Re: Rührwerk für Malzrohrsysteme (Brewzilla 65L)
Verfasst: Mittwoch 31. Dezember 2025, 07:30
von HankSchrader
dierabenfliegen hat geschrieben: Dienstag 30. Dezember 2025, 22:01
HankSchrader hat geschrieben: Dienstag 30. Dezember 2025, 18:49
Kannst du mir das mit dem Thermometer am Camlock Anschluss nochmal genauer erklären? Da kann ich mir jetzt irgendwie nichts drunter vorstellen.
Im Prinzip misst das Thermometer die Temperatur nach dem Schauglas vor dem Verteilerarm. Ist so wie das hier:
https://www.ontariobeerkegs.com/ss-inli ... mlock.html
Meins habe ich bei Aliexpress bestellt.
Vielen Dank! Habe ich gefunden und gleich bestellt. Diese 3 Dinge dürften jetzt schon deutlich was bringen. Jetzt kenne ich dann endlich mal die tatsächliche Temperatur, die von unten kommt, kann mit dem flexiblen Arm die Höhe über dem Maischebett variieren und der Sparge Adapter verteilt die Würze gleichmäßig. Wenn ich nun noch das Malz etwas gröber mache und alle 10 Minuten rühre, sollte das Problem behoben sein.
Ich könnte euch küssen....

Re: Rührwerk für Malzrohrsysteme (Brewzilla 65L)
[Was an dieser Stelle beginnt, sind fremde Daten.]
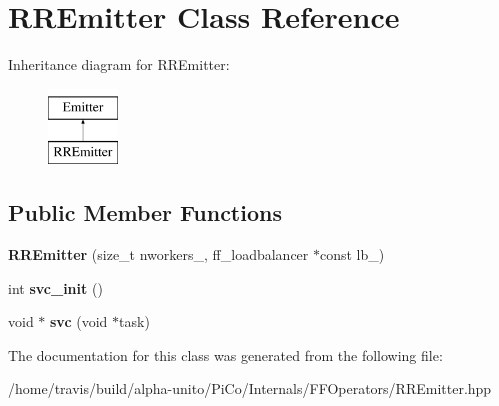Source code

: \hypertarget{class_r_r_emitter}{\section{\-R\-R\-Emitter \-Class \-Reference}
\label{class_r_r_emitter}
}
\-Inheritance diagram for \-R\-R\-Emitter\-:\begin{figure}[H]
\begin{center}
\leavevmode
\includegraphics[height=2.000000cm]{class_r_r_emitter}
\end{center}
\end{figure}
\subsection*{\-Public \-Member \-Functions}
\begin{DoxyCompactItemize}
\item 
\hypertarget{class_r_r_emitter_a8c6821b08870a2c8f604d12c7631dd3b}{{\bfseries \-R\-R\-Emitter} (size\-\_\-t nworkers\-\_\-, ff\-\_\-loadbalancer $\ast$const lb\-\_\-)}\label{class_r_r_emitter_a8c6821b08870a2c8f604d12c7631dd3b}

\item 
\hypertarget{class_r_r_emitter_a0d811e077926a3084e9b009b95cf0e16}{int {\bfseries svc\-\_\-init} ()}\label{class_r_r_emitter_a0d811e077926a3084e9b009b95cf0e16}

\item 
\hypertarget{class_r_r_emitter_a388a5d63935e5d1014f75de6ba45003b}{void $\ast$ {\bfseries svc} (void $\ast$task)}\label{class_r_r_emitter_a388a5d63935e5d1014f75de6ba45003b}

\end{DoxyCompactItemize}


\-The documentation for this class was generated from the following file\-:\begin{DoxyCompactItemize}
\item 
/home/travis/build/alpha-\/unito/\-Pi\-Co/\-Internals/\-F\-F\-Operators/\-R\-R\-Emitter.\-hpp\end{DoxyCompactItemize}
Verfasst: Mittwoch 31. Dezember 2025, 10:24
von dierabenfliegen
HankSchrader hat geschrieben: Mittwoch 31. Dezember 2025, 07:30
kann mit dem flexiblen Arm die Höhe über dem Maischebett variieren
Magst du noch den Link zu dem flexiblen Arm einstellen? Den kenne ich nicht, ich nutze (noch) den mitgelieferten Schlauch. Danke.
Re: Rührwerk für Malzrohrsysteme (Brewzilla 65L)
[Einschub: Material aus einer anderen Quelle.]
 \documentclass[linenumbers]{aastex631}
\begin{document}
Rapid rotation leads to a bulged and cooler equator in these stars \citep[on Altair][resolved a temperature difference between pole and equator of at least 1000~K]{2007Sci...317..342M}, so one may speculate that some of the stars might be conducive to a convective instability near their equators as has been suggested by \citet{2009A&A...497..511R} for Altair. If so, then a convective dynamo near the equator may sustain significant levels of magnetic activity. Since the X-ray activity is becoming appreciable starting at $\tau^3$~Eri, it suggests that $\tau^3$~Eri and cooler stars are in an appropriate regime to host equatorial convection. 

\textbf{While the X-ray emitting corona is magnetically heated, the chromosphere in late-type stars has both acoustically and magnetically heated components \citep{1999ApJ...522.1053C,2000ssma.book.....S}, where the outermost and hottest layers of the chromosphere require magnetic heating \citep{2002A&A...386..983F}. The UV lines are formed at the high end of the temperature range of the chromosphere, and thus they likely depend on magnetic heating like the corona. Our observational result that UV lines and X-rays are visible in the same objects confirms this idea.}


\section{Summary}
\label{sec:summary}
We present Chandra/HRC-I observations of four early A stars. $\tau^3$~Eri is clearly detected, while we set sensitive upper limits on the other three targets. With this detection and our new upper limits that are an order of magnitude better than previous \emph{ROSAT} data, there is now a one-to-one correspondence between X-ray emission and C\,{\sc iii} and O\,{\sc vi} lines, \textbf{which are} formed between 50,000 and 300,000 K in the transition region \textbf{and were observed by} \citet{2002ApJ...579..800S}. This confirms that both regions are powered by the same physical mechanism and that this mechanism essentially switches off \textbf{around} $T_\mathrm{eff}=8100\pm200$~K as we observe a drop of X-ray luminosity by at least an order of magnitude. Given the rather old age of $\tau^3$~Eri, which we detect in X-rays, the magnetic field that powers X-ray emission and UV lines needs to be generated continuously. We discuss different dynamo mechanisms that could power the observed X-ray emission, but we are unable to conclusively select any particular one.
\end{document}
Verfasst: Mittwoch 31. Dezember 2025, 10:34
von HankSchrader
dierabenfliegen hat geschrieben: Mittwoch 31. Dezember 2025, 10:24
HankSchrader hat geschrieben: Mittwoch 31. Dezember 2025, 07:30
kann mit dem flexiblen Arm die Höhe über dem Maischebett variieren
Magst du noch den Link zu dem flexiblen Arm einstellen? Den kenne ich nicht, ich nutze (noch) den mitgelieferten Schlauch. Danke.
Aber gern doch :
https://a.aliexpress.com/_EJIz50U
Guten Rutsch ins neue Jahr!
Re: Rührwerk für Malzrohrsysteme (Brewzilla 65L)
Verfasst: Mittwoch 31. Dezember 2025, 10:48
von dierabenfliegen
Danke, den werde ich auch mal testen. Ebenso Guten Rutsch!